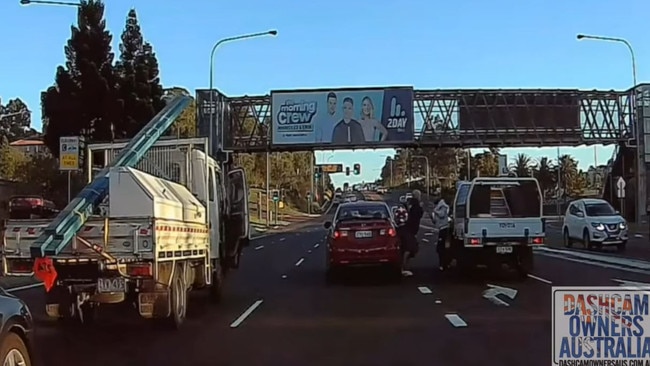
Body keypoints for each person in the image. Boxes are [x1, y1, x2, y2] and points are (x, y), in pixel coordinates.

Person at [400, 189, 423, 277]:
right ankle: (403, 267)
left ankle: (404, 266)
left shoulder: (410, 204)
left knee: (410, 249)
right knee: (410, 248)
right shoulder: (415, 205)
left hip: (409, 229)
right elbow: (417, 215)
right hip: (409, 229)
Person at [431, 195, 450, 271]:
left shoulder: (442, 206)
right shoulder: (439, 206)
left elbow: (441, 214)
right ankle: (443, 263)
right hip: (441, 228)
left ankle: (444, 264)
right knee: (441, 248)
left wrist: (435, 211)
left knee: (441, 248)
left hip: (444, 228)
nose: (434, 198)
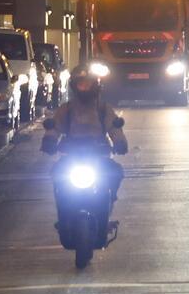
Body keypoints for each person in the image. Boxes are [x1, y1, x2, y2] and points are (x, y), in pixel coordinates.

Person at [41, 68, 128, 214]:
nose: (85, 88)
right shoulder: (66, 109)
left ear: (95, 86)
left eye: (88, 84)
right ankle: (63, 212)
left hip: (98, 154)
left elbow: (114, 127)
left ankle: (108, 202)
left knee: (115, 172)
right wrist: (49, 140)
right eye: (81, 84)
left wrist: (120, 143)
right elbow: (55, 126)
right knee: (57, 174)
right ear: (74, 86)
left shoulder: (103, 109)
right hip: (71, 155)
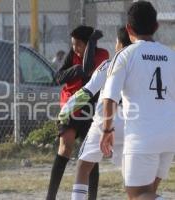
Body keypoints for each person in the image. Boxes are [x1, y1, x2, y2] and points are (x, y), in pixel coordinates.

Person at [100, 1, 175, 200]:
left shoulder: (125, 55)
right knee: (148, 193)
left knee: (139, 195)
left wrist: (107, 130)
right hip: (170, 136)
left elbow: (109, 99)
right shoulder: (171, 55)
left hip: (143, 138)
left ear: (129, 28)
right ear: (156, 26)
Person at [58, 26, 132, 200]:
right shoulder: (140, 66)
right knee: (132, 176)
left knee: (83, 166)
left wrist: (66, 109)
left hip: (105, 123)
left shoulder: (109, 64)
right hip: (131, 124)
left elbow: (87, 91)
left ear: (120, 44)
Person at [46, 25, 109, 200]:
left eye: (79, 44)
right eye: (73, 44)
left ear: (90, 44)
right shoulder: (72, 55)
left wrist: (92, 42)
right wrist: (76, 70)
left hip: (91, 108)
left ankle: (92, 197)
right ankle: (50, 197)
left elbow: (88, 68)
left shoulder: (102, 55)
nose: (75, 48)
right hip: (71, 105)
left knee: (90, 154)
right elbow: (58, 77)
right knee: (65, 147)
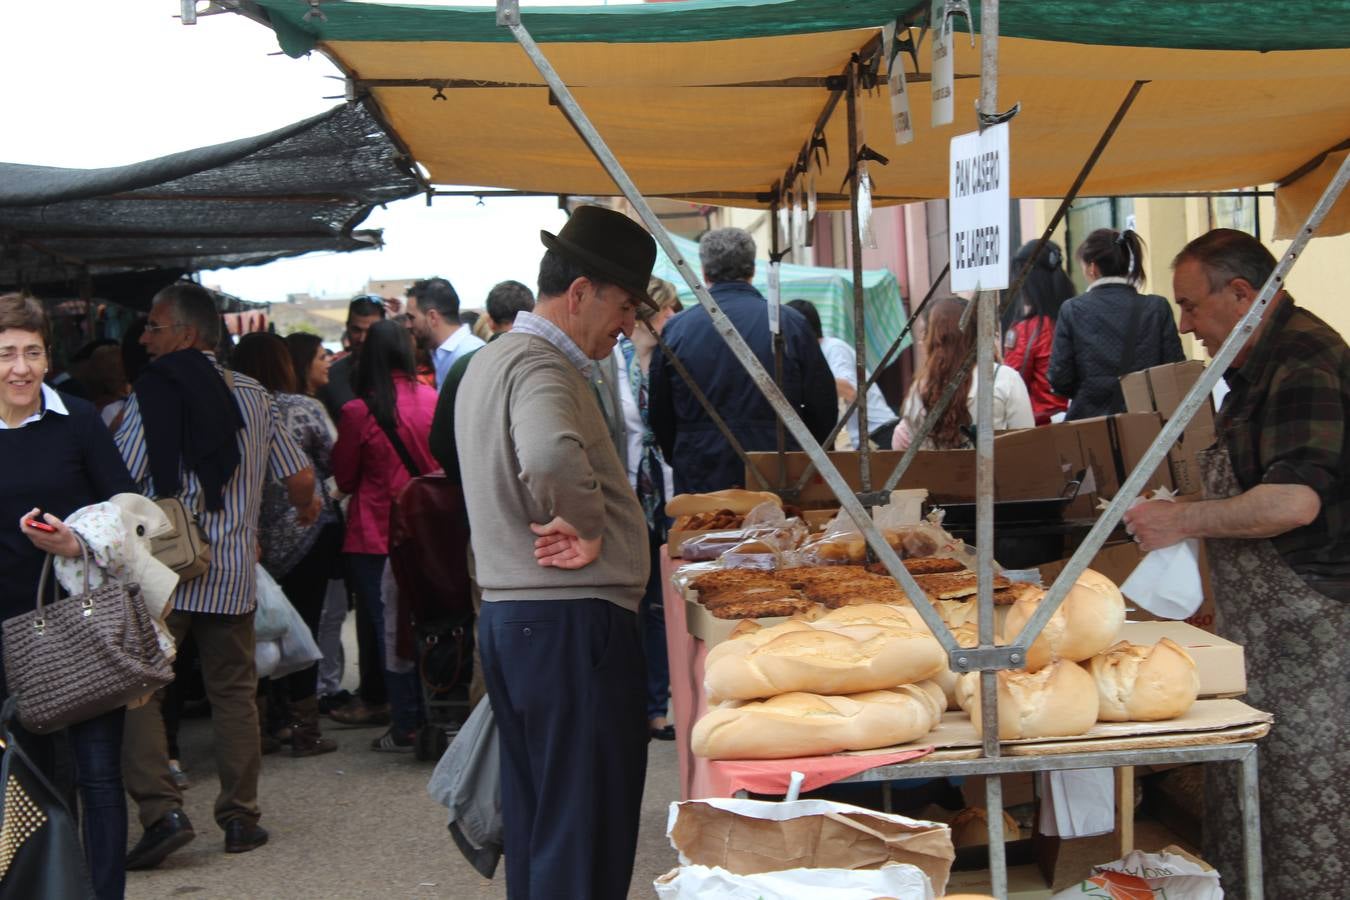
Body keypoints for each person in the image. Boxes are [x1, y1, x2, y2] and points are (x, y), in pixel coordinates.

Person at [1123, 228, 1348, 898]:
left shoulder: (1304, 359)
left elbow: (1293, 502)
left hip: (1313, 636)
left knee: (1306, 812)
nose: (1187, 327)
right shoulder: (1254, 368)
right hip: (1263, 635)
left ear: (1243, 293)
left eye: (1191, 306)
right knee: (1254, 800)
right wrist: (1187, 521)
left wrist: (1185, 519)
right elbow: (1251, 486)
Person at [455, 205, 654, 900]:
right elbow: (544, 453)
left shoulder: (492, 359)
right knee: (581, 828)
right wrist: (589, 521)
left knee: (546, 825)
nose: (628, 324)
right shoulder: (543, 365)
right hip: (570, 623)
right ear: (580, 294)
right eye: (625, 304)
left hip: (520, 618)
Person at [116, 282, 319, 868]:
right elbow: (299, 479)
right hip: (231, 571)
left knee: (141, 689)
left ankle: (163, 813)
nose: (144, 339)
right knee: (235, 694)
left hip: (162, 568)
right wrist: (297, 513)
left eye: (153, 327)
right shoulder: (256, 395)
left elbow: (122, 476)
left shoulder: (148, 393)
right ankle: (239, 819)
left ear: (186, 332)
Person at [0, 293, 138, 900]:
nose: (20, 368)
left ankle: (102, 893)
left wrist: (75, 542)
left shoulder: (78, 420)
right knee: (20, 777)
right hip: (3, 634)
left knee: (98, 775)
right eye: (6, 353)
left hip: (78, 625)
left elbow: (130, 511)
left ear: (47, 357)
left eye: (32, 352)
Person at [649, 227, 835, 493]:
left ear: (703, 271)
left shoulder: (677, 329)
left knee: (707, 534)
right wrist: (803, 453)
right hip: (779, 469)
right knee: (779, 535)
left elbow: (659, 413)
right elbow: (823, 405)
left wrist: (683, 453)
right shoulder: (790, 324)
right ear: (752, 270)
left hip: (701, 471)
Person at [231, 333, 341, 757]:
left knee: (253, 632)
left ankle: (261, 725)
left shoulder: (230, 409)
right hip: (307, 531)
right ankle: (304, 729)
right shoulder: (304, 408)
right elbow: (332, 462)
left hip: (248, 538)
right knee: (303, 629)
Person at [331, 319, 439, 751]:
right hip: (429, 535)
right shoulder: (432, 399)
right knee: (430, 623)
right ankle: (436, 712)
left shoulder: (358, 412)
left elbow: (344, 476)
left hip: (375, 536)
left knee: (390, 632)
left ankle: (406, 723)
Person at [428, 279, 536, 708]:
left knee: (489, 624)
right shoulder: (548, 361)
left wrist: (473, 480)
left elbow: (439, 442)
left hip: (486, 520)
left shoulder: (467, 365)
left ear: (490, 319)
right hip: (549, 527)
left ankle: (488, 726)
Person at [616, 277, 681, 740]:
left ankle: (657, 706)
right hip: (627, 490)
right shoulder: (609, 362)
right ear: (648, 313)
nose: (675, 318)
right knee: (632, 600)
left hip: (670, 490)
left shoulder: (673, 360)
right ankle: (631, 700)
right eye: (669, 309)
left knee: (662, 603)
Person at [1048, 228, 1185, 419]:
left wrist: (1091, 392)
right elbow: (1175, 369)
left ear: (1092, 268)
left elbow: (1059, 378)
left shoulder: (1072, 310)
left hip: (1090, 428)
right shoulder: (1156, 307)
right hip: (1147, 426)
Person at [892, 296, 1034, 451]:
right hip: (998, 474)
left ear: (934, 341)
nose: (922, 343)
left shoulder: (919, 390)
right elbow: (1027, 448)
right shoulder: (1005, 379)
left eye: (925, 335)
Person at [786, 298, 899, 449]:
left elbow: (850, 391)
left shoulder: (833, 348)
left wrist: (808, 377)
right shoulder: (812, 355)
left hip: (879, 433)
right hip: (860, 442)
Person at [1002, 240, 1078, 424]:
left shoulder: (1027, 331)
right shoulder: (1079, 315)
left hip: (1043, 423)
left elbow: (1011, 383)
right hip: (1083, 416)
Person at [404, 277, 485, 389]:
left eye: (411, 318)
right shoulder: (439, 354)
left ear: (432, 317)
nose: (408, 325)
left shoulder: (470, 354)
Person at [317, 295, 385, 421]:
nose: (363, 339)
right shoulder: (330, 378)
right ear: (347, 328)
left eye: (370, 331)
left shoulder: (399, 375)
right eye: (356, 330)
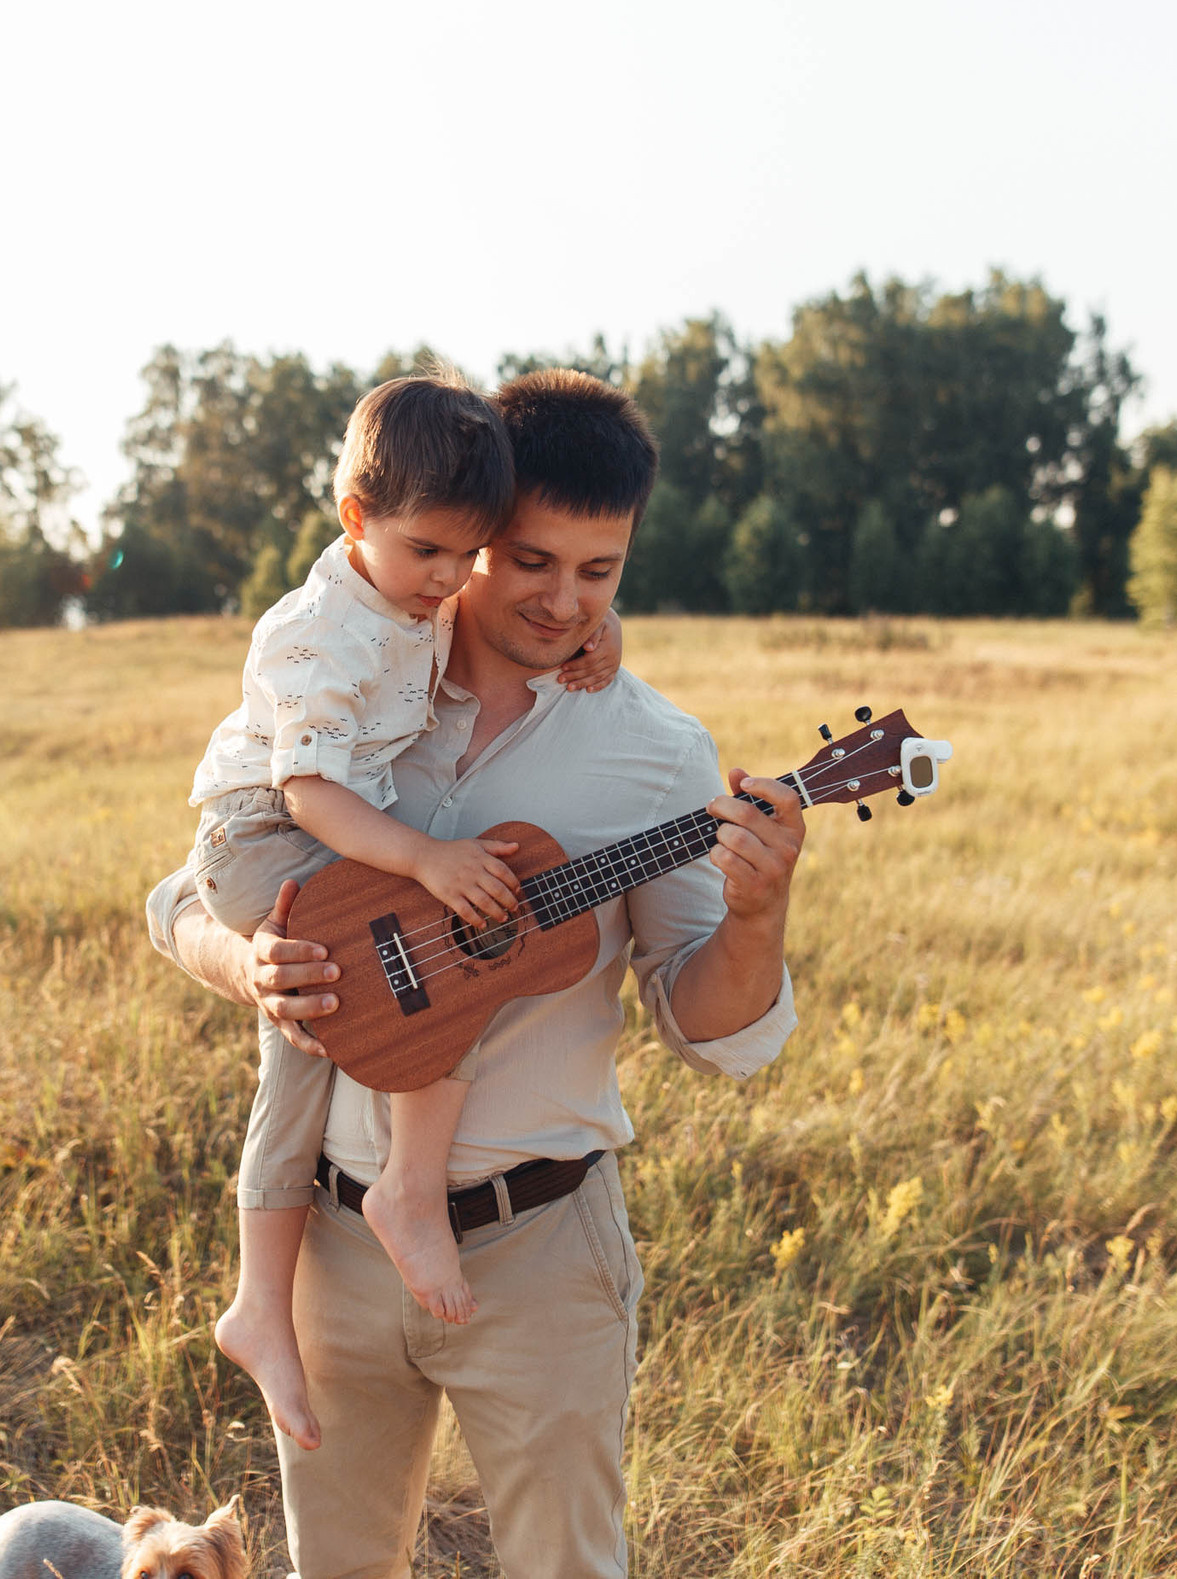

Goal of the exercise
Quote the records in full and exactly; skip any image.

Solution for this problem
Body keypoints for each person in the image. Boxes are [x1, y1, x2, y2] and points are (x, y), in pixel coordinates.

Person at [400, 189, 423, 277]:
right ankle: (403, 267)
left ankle: (404, 266)
left shoulder: (410, 204)
left knee: (410, 249)
right knee: (410, 248)
right shoulder: (415, 205)
left hip: (409, 229)
right elbow: (417, 215)
right hip: (409, 229)
Person at [431, 195, 450, 271]:
left shoulder: (442, 206)
right shoulder: (439, 206)
left elbow: (441, 214)
right ankle: (443, 263)
right hip: (441, 228)
left ankle: (444, 264)
right knee: (441, 248)
left wrist: (435, 211)
left knee: (441, 248)
left hip: (444, 228)
nose: (434, 198)
Body keypoints for each person in the image. Boxes are [x1, y1, x2, y2] and points are (x, y), in pixel coordinates.

Person at [41, 68, 128, 214]:
nose: (85, 88)
right shoulder: (66, 109)
left ear: (95, 86)
left eye: (88, 84)
right ankle: (63, 212)
left hip: (98, 154)
left elbow: (114, 127)
left ankle: (108, 202)
left knee: (115, 172)
right wrist: (49, 140)
right eye: (81, 84)
left wrist: (120, 143)
right elbow: (55, 126)
right knee: (57, 174)
right ear: (74, 86)
left shoulder: (103, 109)
right hip: (71, 155)
Body keypoints for each person in the image. Boxes are [x1, y1, x2, y2] and points are (x, y), in pixel coordinates.

Person at [100, 1, 175, 200]:
left shoulder: (125, 55)
right knee: (148, 193)
left knee: (139, 195)
left wrist: (107, 130)
right hip: (170, 136)
left elbow: (109, 99)
right shoulder: (171, 55)
left hip: (143, 138)
left ear: (129, 28)
right ear: (156, 26)
Person at [58, 26, 132, 200]:
right shoulder: (140, 66)
right knee: (132, 176)
left knee: (83, 166)
left wrist: (66, 109)
left hip: (105, 123)
left shoulder: (109, 64)
right hip: (131, 124)
left elbow: (87, 91)
left ear: (120, 44)
Person at [46, 25, 109, 200]:
left eye: (79, 44)
right eye: (73, 44)
left ear: (90, 44)
right shoulder: (72, 55)
left wrist: (92, 42)
right wrist: (76, 70)
left hip: (91, 108)
left ankle: (92, 197)
right ankle: (50, 197)
left elbow: (88, 68)
left shoulder: (102, 55)
nose: (75, 48)
right hip: (71, 105)
left knee: (90, 154)
right elbow: (58, 77)
right knee: (65, 147)
Body keypoints for each person in the image. Boxes are [x1, y1, x2, y2] and points are (x, y), in pixel coordinates.

Person at [1123, 228, 1348, 898]:
left shoulder: (1304, 359)
left elbow: (1293, 502)
left hip: (1313, 636)
left knee: (1306, 812)
nose: (1187, 327)
right shoulder: (1254, 368)
right hip: (1263, 635)
left ear: (1243, 293)
left eye: (1191, 306)
right knee: (1254, 800)
right wrist: (1187, 521)
left wrist: (1185, 519)
right elbow: (1251, 486)
Person at [455, 205, 654, 900]:
right elbow: (544, 453)
left shoulder: (492, 359)
right knee: (581, 828)
right wrist: (589, 521)
left knee: (546, 825)
nose: (628, 324)
right shoulder: (543, 365)
right hip: (570, 623)
right ear: (580, 294)
right eye: (625, 304)
left hip: (520, 618)
Person at [116, 282, 319, 868]:
right elbow: (299, 479)
right hip: (231, 571)
left knee: (141, 689)
left ankle: (163, 813)
nose: (144, 339)
right knee: (235, 694)
left hip: (162, 568)
right wrist: (297, 513)
left eye: (153, 327)
right shoulder: (256, 395)
left elbow: (122, 476)
left shoulder: (148, 393)
right ankle: (239, 819)
left ear: (186, 332)
Person at [0, 293, 138, 900]:
nose: (20, 368)
left ankle: (102, 893)
left wrist: (75, 542)
left shoulder: (78, 420)
right knee: (20, 777)
right hip: (3, 634)
left knee: (98, 775)
right eye: (6, 353)
left hip: (78, 625)
left elbow: (130, 511)
left ear: (47, 357)
left eye: (32, 352)
Person at [649, 227, 835, 493]:
left ear: (703, 271)
left shoulder: (677, 329)
left knee: (707, 534)
right wrist: (803, 453)
right hip: (779, 469)
right knee: (779, 535)
left elbow: (659, 413)
right elbow: (823, 405)
left wrist: (683, 453)
right shoulder: (790, 324)
right ear: (752, 270)
left hip: (701, 471)
Person at [231, 333, 341, 757]:
left knee: (253, 632)
left ankle: (261, 725)
left shoulder: (230, 409)
right hip: (307, 531)
right ankle: (304, 729)
right shoulder: (304, 408)
right elbow: (332, 462)
left hip: (248, 538)
right knee: (303, 629)
Person at [331, 319, 439, 751]:
right hip: (429, 535)
right shoulder: (432, 399)
right knee: (430, 623)
right ankle: (436, 712)
left shoulder: (358, 412)
left elbow: (344, 476)
left hip: (375, 536)
left knee: (390, 632)
left ankle: (406, 723)
Person at [428, 279, 536, 708]:
left knee: (489, 624)
right shoulder: (548, 361)
left wrist: (473, 480)
left elbow: (439, 442)
left hip: (486, 520)
left shoulder: (467, 365)
left ear: (490, 319)
right hip: (549, 527)
left ankle: (488, 726)
Person at [616, 277, 681, 740]:
left ankle: (657, 706)
right hip: (627, 490)
right shoulder: (609, 362)
right ear: (648, 313)
nose: (675, 318)
right knee: (632, 600)
left hip: (670, 490)
left shoulder: (673, 360)
right ankle: (631, 700)
right eye: (669, 309)
left knee: (662, 603)
Person at [1048, 228, 1185, 419]:
left wrist: (1091, 392)
right elbow: (1175, 369)
left ear: (1092, 268)
left elbow: (1059, 378)
left shoulder: (1072, 310)
left hip: (1090, 428)
right shoulder: (1156, 307)
right hip: (1147, 426)
Person at [892, 296, 1034, 451]:
right hip: (998, 474)
left ear: (934, 341)
nose: (922, 343)
left shoulder: (919, 390)
right elbow: (1027, 448)
right shoulder: (1005, 379)
left eye: (925, 335)
Person at [786, 298, 899, 449]:
left elbow: (850, 391)
left shoulder: (833, 348)
left wrist: (808, 377)
right shoulder: (812, 355)
left hip: (879, 433)
right hip: (860, 442)
Person at [1002, 240, 1078, 424]:
left shoulder: (1027, 331)
right shoulder: (1079, 315)
left hip: (1043, 423)
left elbow: (1011, 383)
right hip: (1083, 416)
Person at [404, 277, 485, 389]:
left eye: (411, 318)
right shoulder: (439, 354)
left ear: (432, 317)
nose: (408, 325)
left shoulder: (470, 354)
Person at [317, 295, 385, 421]:
nose: (363, 339)
right shoulder: (330, 378)
right ear: (347, 328)
left eye: (370, 331)
left shoulder: (399, 375)
right eye: (356, 330)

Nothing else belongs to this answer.